**PROBLEM DETAILS**
Across the following data, state how many lines include the word "center". Provide the number alone.

** MATERIAL FOR THE TASK follows **

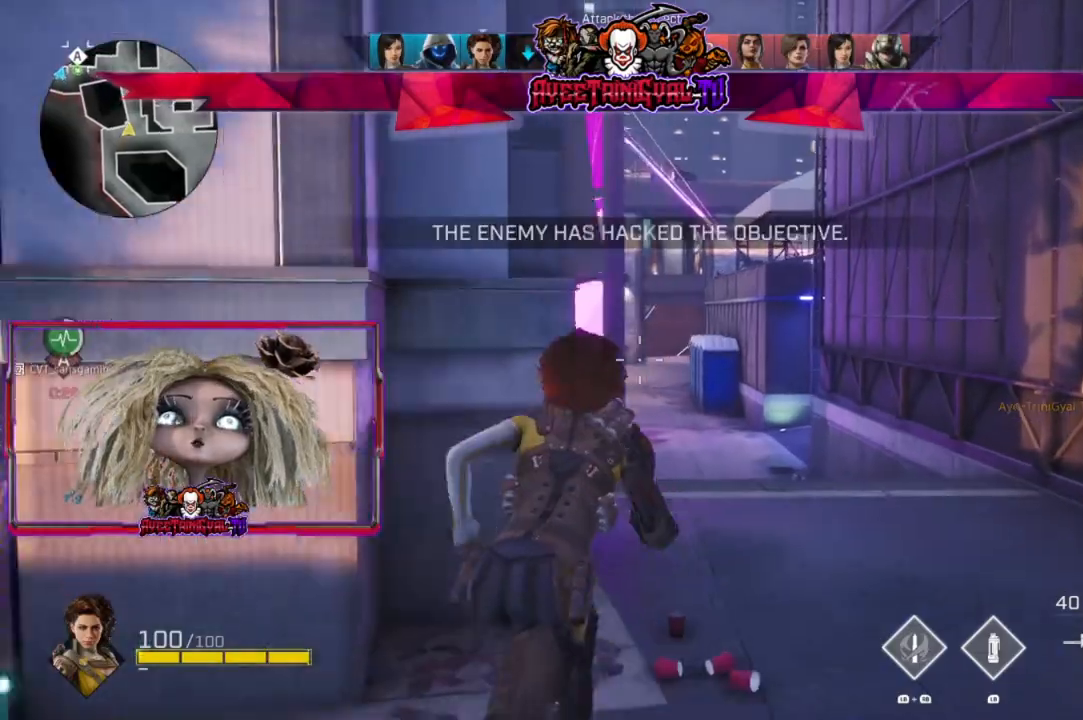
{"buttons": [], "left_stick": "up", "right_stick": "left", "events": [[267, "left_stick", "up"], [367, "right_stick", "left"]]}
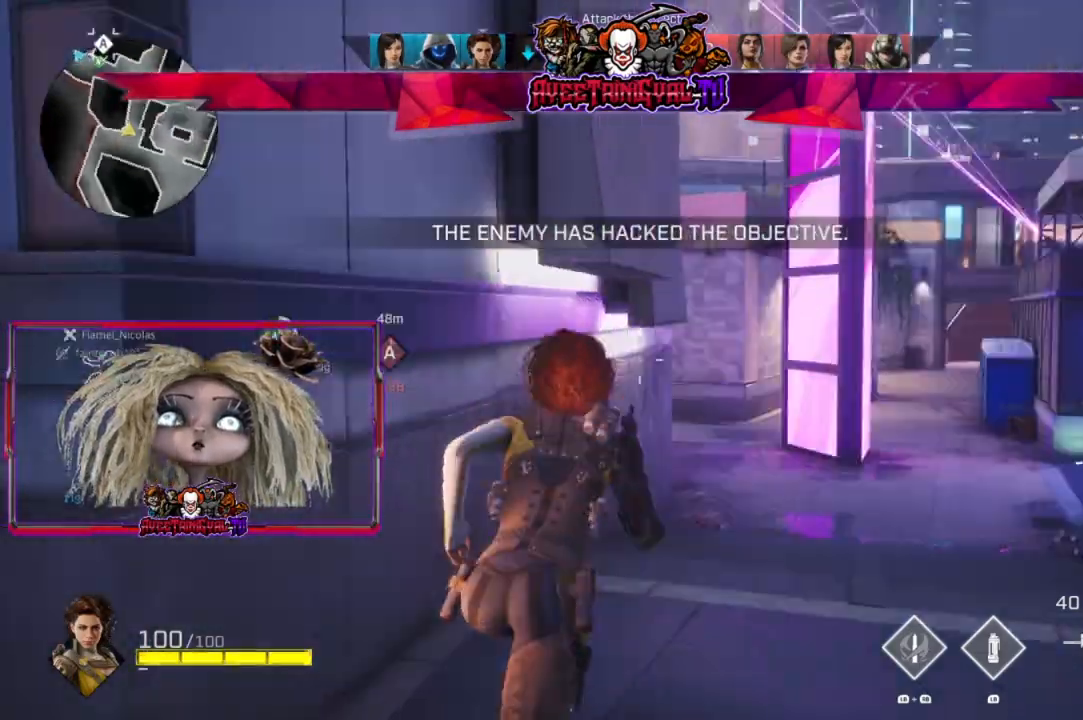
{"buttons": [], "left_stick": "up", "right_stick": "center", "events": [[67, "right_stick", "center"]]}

** End of MATERIAL FOR THE TASK **
** MATERIAL FOR THE TASK follows **

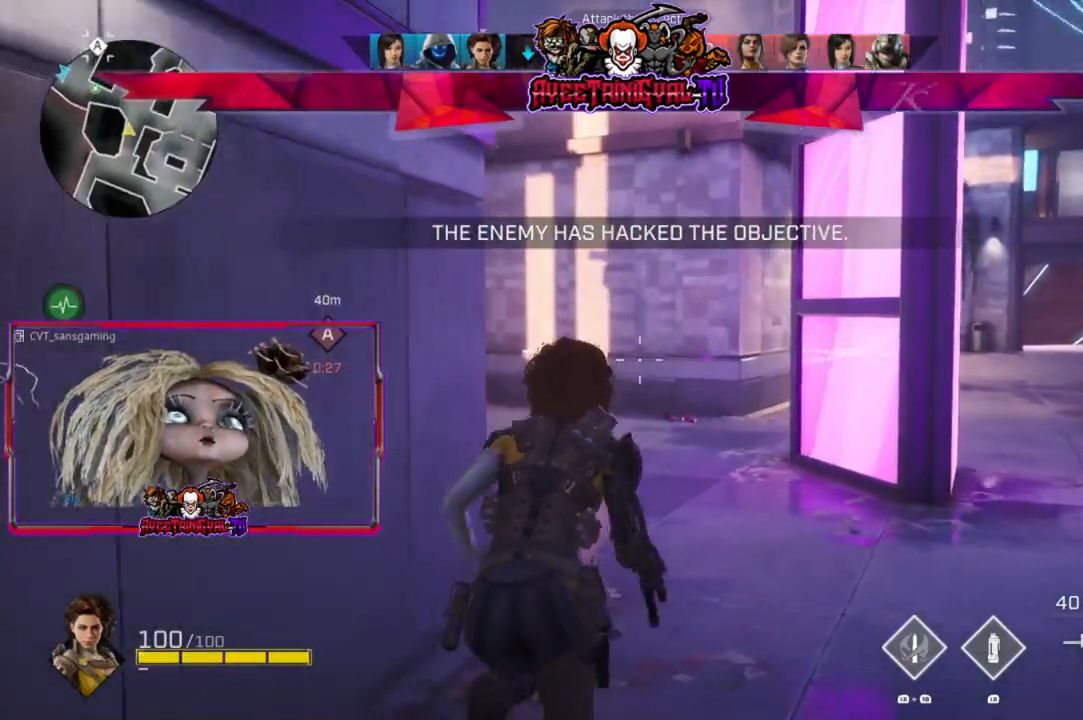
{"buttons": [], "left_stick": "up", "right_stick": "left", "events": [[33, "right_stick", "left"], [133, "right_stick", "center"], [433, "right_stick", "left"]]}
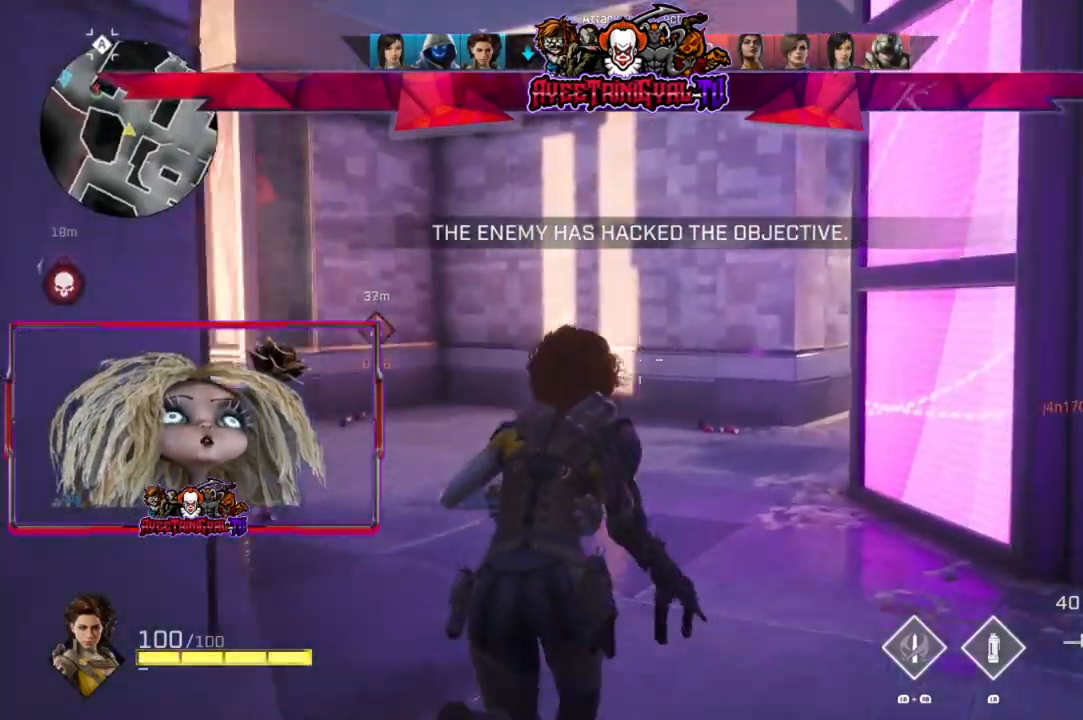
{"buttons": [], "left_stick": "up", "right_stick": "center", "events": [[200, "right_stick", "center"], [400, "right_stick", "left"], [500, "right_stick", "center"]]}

** End of MATERIAL FOR THE TASK **

**EXERCISE OUTPUT**
3